Goal of the exercise: In full and without change, retype the records.

Dataset entries:
>>>>>

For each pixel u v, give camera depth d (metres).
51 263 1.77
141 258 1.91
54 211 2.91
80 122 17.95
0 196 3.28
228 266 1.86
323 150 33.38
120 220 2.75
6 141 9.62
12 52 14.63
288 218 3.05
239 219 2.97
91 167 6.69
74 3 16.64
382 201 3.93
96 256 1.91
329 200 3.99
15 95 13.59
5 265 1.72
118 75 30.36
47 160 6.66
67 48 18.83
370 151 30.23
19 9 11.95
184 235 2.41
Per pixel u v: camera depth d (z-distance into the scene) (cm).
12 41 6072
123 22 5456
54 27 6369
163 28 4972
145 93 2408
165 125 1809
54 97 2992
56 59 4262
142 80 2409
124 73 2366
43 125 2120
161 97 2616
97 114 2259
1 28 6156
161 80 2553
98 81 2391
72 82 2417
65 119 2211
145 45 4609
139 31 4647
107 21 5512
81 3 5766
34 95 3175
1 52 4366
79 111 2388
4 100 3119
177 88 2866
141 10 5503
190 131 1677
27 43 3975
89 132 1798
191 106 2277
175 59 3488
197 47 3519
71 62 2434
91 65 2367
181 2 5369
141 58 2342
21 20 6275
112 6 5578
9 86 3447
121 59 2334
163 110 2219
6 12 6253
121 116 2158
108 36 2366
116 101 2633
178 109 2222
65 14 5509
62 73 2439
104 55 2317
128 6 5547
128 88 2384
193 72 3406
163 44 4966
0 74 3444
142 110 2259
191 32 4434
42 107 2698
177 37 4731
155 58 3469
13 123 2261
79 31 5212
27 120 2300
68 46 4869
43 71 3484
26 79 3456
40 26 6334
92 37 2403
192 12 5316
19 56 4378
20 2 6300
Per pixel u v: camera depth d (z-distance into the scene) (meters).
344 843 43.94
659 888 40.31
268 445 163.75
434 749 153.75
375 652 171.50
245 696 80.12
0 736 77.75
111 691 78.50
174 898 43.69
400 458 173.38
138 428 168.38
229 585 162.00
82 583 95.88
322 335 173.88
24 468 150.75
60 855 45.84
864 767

<<<<<

Written response:
For each pixel u v, give camera depth d (metres).
51 263 1.77
141 258 1.91
54 211 2.91
80 122 17.95
0 196 3.28
228 266 1.86
323 150 33.38
120 220 2.75
6 141 9.62
12 52 14.63
288 218 3.05
239 219 2.97
91 167 6.69
74 3 16.64
382 201 3.93
96 256 1.91
329 200 3.99
15 95 13.59
5 265 1.72
118 75 30.36
47 160 6.66
67 48 18.83
370 151 30.23
19 9 11.95
184 235 2.41
Per pixel u v: camera depth d (z-distance into the scene) (cm).
12 41 6072
123 22 5456
54 27 6369
163 28 4972
145 93 2408
165 125 1809
54 97 2992
56 59 4262
142 80 2409
124 73 2366
43 125 2120
161 97 2616
97 114 2259
1 28 6156
161 80 2553
98 81 2391
72 82 2417
65 119 2211
145 45 4609
139 31 4647
107 21 5512
81 3 5766
34 95 3175
1 52 4366
79 111 2388
4 100 3119
177 88 2866
141 10 5503
190 131 1677
27 43 3975
89 132 1798
191 106 2277
175 59 3488
197 47 3519
71 62 2434
91 65 2367
181 2 5369
141 58 2342
21 20 6275
112 6 5578
9 86 3447
121 59 2334
163 110 2219
6 12 6253
121 116 2158
108 36 2366
116 101 2633
178 109 2222
65 14 5509
62 73 2439
104 55 2317
128 6 5547
128 88 2384
193 72 3406
163 44 4966
0 74 3444
142 110 2259
191 32 4434
42 107 2698
177 37 4731
155 58 3469
13 123 2261
79 31 5212
27 120 2300
68 46 4869
43 71 3484
26 79 3456
40 26 6334
92 37 2403
192 12 5316
19 56 4378
20 2 6300
Per pixel u v: camera depth d (z-distance into the scene) (meters).
344 843 43.94
659 888 40.31
268 445 163.75
434 749 153.75
375 652 171.50
245 696 80.12
0 736 77.75
111 691 78.50
174 898 43.69
400 458 173.38
138 428 168.38
229 585 162.00
82 583 95.88
322 335 173.88
24 468 150.75
60 855 45.84
864 767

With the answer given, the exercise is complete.